Chris Bures, President C.H.B. Developments Inc., a Portage la Prairie developer will have a 64-unit condominium development come on the market at about the same time Meighan Estates does.

“CMHC has indicated that Portage has a vacancy rate of 1.5 per cent for two bedroom-homes and zero per cent for three-bedroom homes which is their survey figure that has been true for many years,” Bures said in his presentation to city council. Bures added a real market report supporting Portage la Prairie’s vacancy rate for three-bedroom apartments is consistent with the majority of other communities in Manitoba — many communities don’t even list three-bedroom apartments.

“Where were these companies throughout these years? Answer is that with recent announcements and anticipated growth they see a strong market. Why as a council would we discount our future tax base? When investors see the investment growth now and had no intentions of investing in the past. Again, a pure business decision that council does not have to be involved in,” Bures said.

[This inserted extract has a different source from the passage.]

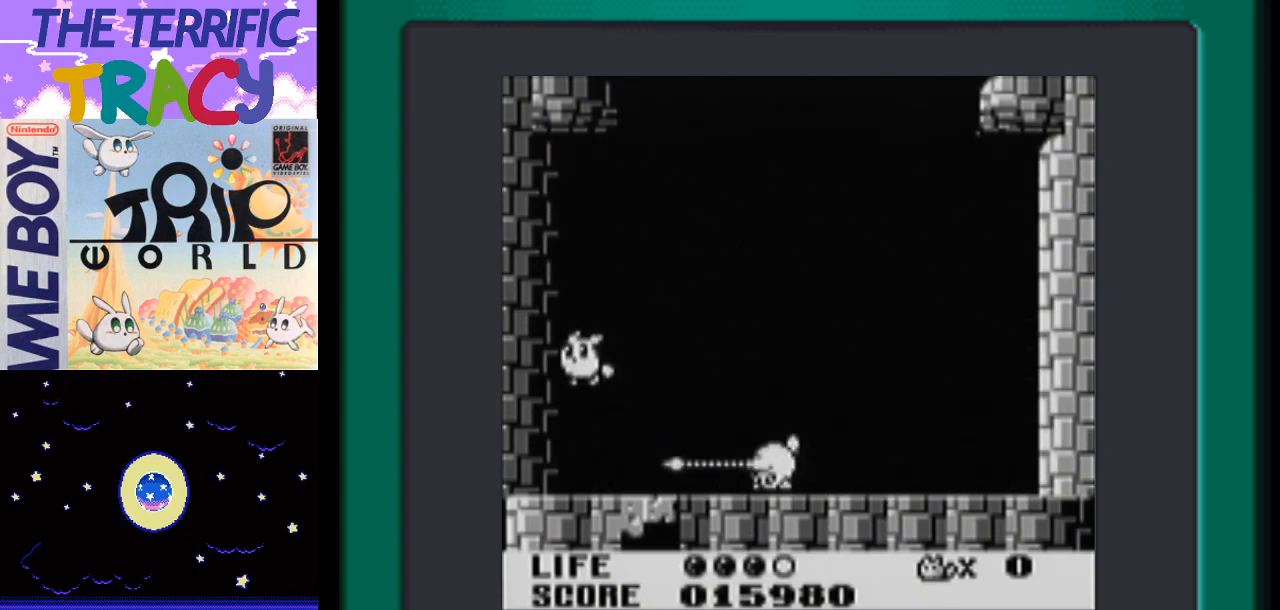
{"buttons": [], "events": []}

He added council’s job is to assure that they are welcome, help to acquire proper zoning, permits and to be aware of the local building codes. “As stated, the expanding industries in our area are currently seeking rental properties for their employees. Yes, this is true. The market will take care of itself with investment such as this one and Erickson Heights Ltd. and other developments currently under progress including our own company’s 64-unit condo/rental options development.”

“We welcome fair development in our community and welcome Vionell based on a fair playing field. Vionell is an experienced developer (See and Meighen Estates is a local investment group and have made a decision to invest into our market based on a good business decision. They know the markets that they are going into and base their investment on these parameters. These investors are large entities and very experienced in their fields so why would the City of Portage find it necessary to support with a tax incentive?” Bures said.

Tax incentives are not new to the city, and to other Manitoba cities, particularly those wanting to incent developers to build inventory of affordable rental properties. In 2010, a tax discount was provided to the owners of Sage Grove Apartments for a 10-year period and at a declining discount, commencing at 100 per cent and reducing 10 per cent per year. The cities of Winkler, Dauphin and Steinbach have used tax incentives and discounts to incent developers to build their city’s property inventory.”


In his presentation, apartment real estate investor Eric Lee, cautioned city council if developers who invest according to market needs “are incentivized, apartment growth is no longer organic, it enters a boom and bust cycle because it encourages over building,” Lee said. “As for the huge need that we sense that we have for additional housing, please don’t misunderstand what is actually happening. Please don’t make decisions on incomplete or incorrect data,” Lee said.

Lee said there is no “mention of milestones or a required timeline of building schedule in the bylaw. The tax discount is conditional to all buildings that receive occupancy permits by Oct. 31, 2021. This seems to be too open-ended to guarantee that these proposed buildings will be able to satisfy the immediate need for housing that this council is trying to address.”

The developer explained there are a number of two and three-bedroom apartments at Goodale Gardens that have been vacant for years that CMHC has failed to capture in its annual polling of landlords. Manitoba housing also has a number of vacant units because they are not rehabbing them.

Mayor Ferris asked Lee if he had any three-bedroom apartments for rent. Lee does not.

“I believe there is a need for this to happen. If somebody is not developing something 2-3 year’s time, we’re going to have a real crunch. We’re going to have people commute to work in Portage and they’re going to go right back to Winnipeg and whatever community,” Ferris said. They’re not going to shop here. They’re not going to pay taxes here. They’re not going to have their kids in school here.

“You got to have housing. If you don’t have it, it doesn’t matter how many jobs you have, people can’t live here,” the mayor said. These projects — 62-units — will have to be ready the end of December 2018.”